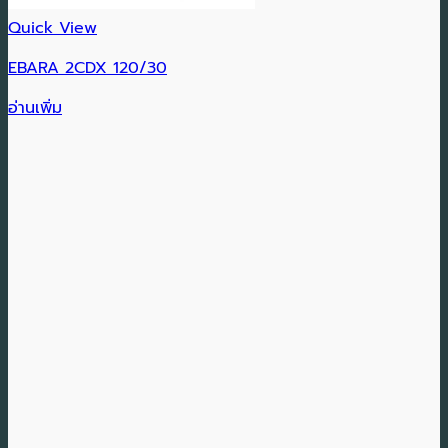
Quick View
EBARA 2CDX 120/30
อ่านเพิ่ม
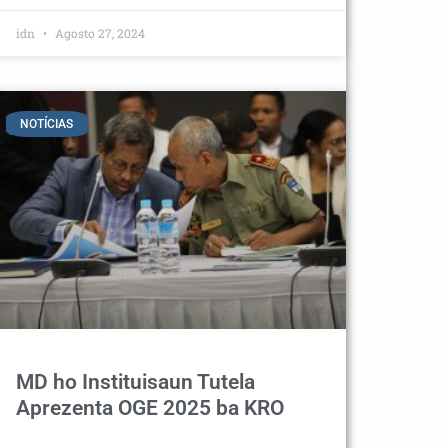
idn
Agosto 27, 2024
NOTÍCIAS
MD ho Instituisaun Tutela
Aprezenta OGE 2025 ba KRO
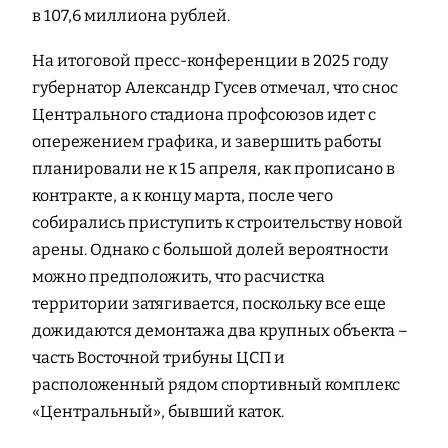
в 107,6 миллиона рублей.
На итоговой пресс-конференции в 2025 году
губернатор Александр Гусев отмечал, что снос
Центрального стадиона профсоюзов идет с
опережением графика, и завершить работы
планировали не к 15 апреля, как прописано в
контракте, а к концу марта, после чего
собирались приступить к строительству новой
арены. Однако с большой долей вероятности
можно предположить, что расчистка
территории затягивается, поскольку все еще
дожидаются демонтажа два крупных объекта –
часть Восточной трибуны ЦСП и
расположенный рядом спортивный комплекс
«Центральный», бывший каток.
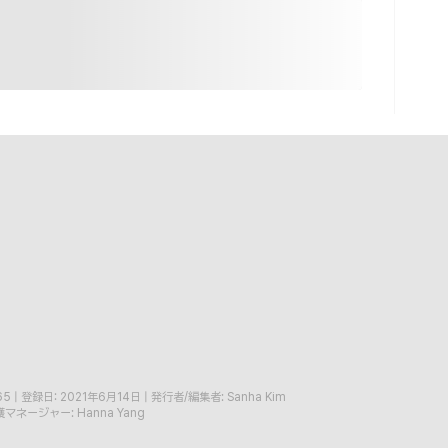
65
|
登録日: 2021年6月14日
|
発行者/編集者: Sanha Kim
マネージャー: Hanna Yang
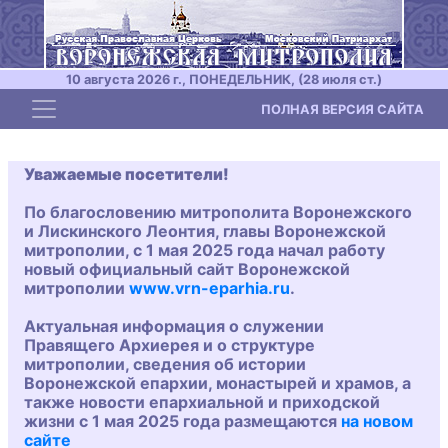
10 августа 2026 г., ПОНЕДЕЛЬНИК, (28 июля ст.)
Toggle navigation
ПОЛНАЯ ВЕРСИЯ САЙТА
Уважаемые посетители!
По благословению митрополита Воронежского
и Лискинского Леонтия, главы Воронежской
митрополии, с 1 мая 2025 года начал работу
новый официальный сайт Воронежской
митрополии
www.vrn-eparhia.ru
.
Актуальная информация о служении
Правящего Архиерея и о структуре
митрополии, сведения об истории
Воронежской епархии, монастырей и храмов, а
также новости епархиальной и приходской
жизни с 1 мая 2025 года размещаются
на новом
сайте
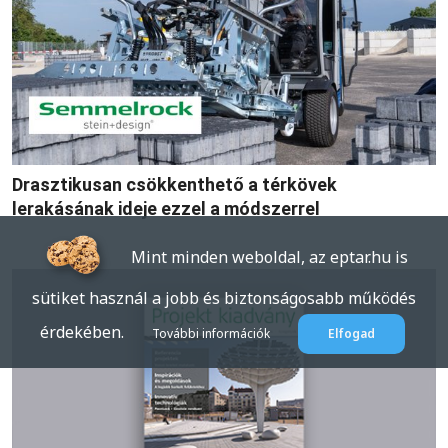
Drasztikusan csökkenthető a térkövek
lerakásának ideje ezzel a módszerrel
Mint minden weboldal, az eptar.hu is
sütiket használ a jobb és biztonságosabb működés
érdekében.
További információk
Elfogad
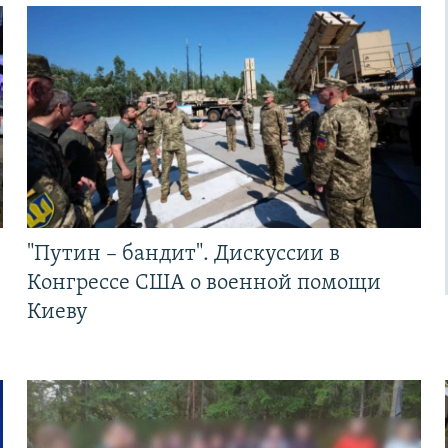
"Путин – бандит". Дискуссии в
Конгрессе США о военной помощи
Киеву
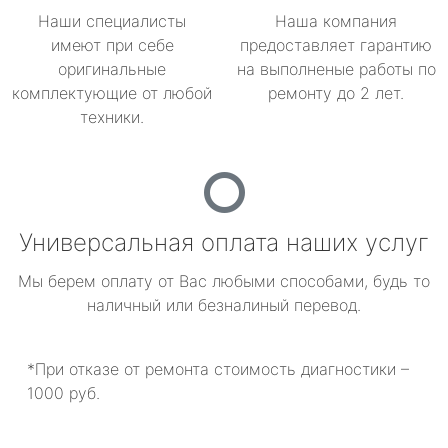
Наши специалисты
Наша компания
имеют при себе
предоставляет гарантию
оригинальные
на выполненые работы по
комплектующие от любой
ремонту до 2 лет.
техники.
Универсальная оплата наших услуг
Мы берем оплату от Вас любыми способами, будь то
наличный или безналиный перевод.
*При отказе от ремонта стоимость диагностики –
1000 руб.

> **To-do item**
Your task is to transcribe exactly the lines from the one containing "контракте, а к концу марта, после чего" through the final line of the entries above, pictures excluded.

> **Final answer**
контракте, а к концу марта, после чего
собирались приступить к строительству новой
арены. Однако с большой долей вероятности
можно предположить, что расчистка
территории затягивается, поскольку все еще
дожидаются демонтажа два крупных объекта –
часть Восточной трибуны ЦСП и
расположенный рядом спортивный комплекс
«Центральный», бывший каток.
65
|
登録日: 2021年6月14日
|
発行者/編集者: Sanha Kim
マネージャー: Hanna Yang
10 августа 2026 г., ПОНЕДЕЛЬНИК, (28 июля ст.)
Toggle navigation
ПОЛНАЯ ВЕРСИЯ САЙТА
Уважаемые посетители!
По благословению митрополита Воронежского
и Лискинского Леонтия, главы Воронежской
митрополии, с 1 мая 2025 года начал работу
новый официальный сайт Воронежской
митрополии
www.vrn-eparhia.ru
.
Актуальная информация о служении
Правящего Архиерея и о структуре
митрополии, сведения об истории
Воронежской епархии, монастырей и храмов, а
также новости епархиальной и приходской
жизни с 1 мая 2025 года размещаются
на новом
сайте
Drasztikusan csökkenthető a térkövek
lerakásának ideje ezzel a módszerrel
Mint minden weboldal, az eptar.hu is
sütiket használ a jobb és biztonságosabb működés
érdekében.
További információk
Elfogad
"Путин – бандит". Дискуссии в
Конгрессе США о военной помощи
Киеву
Наши специалисты
Наша компания
имеют при себе
предоставляет гарантию
оригинальные
на выполненые работы по
комплектующие от любой
ремонту до 2 лет.
техники.
Универсальная оплата наших услуг
Мы берем оплату от Вас любыми способами, будь то
наличный или безналиный перевод.
*При отказе от ремонта стоимость диагностики –
1000 руб.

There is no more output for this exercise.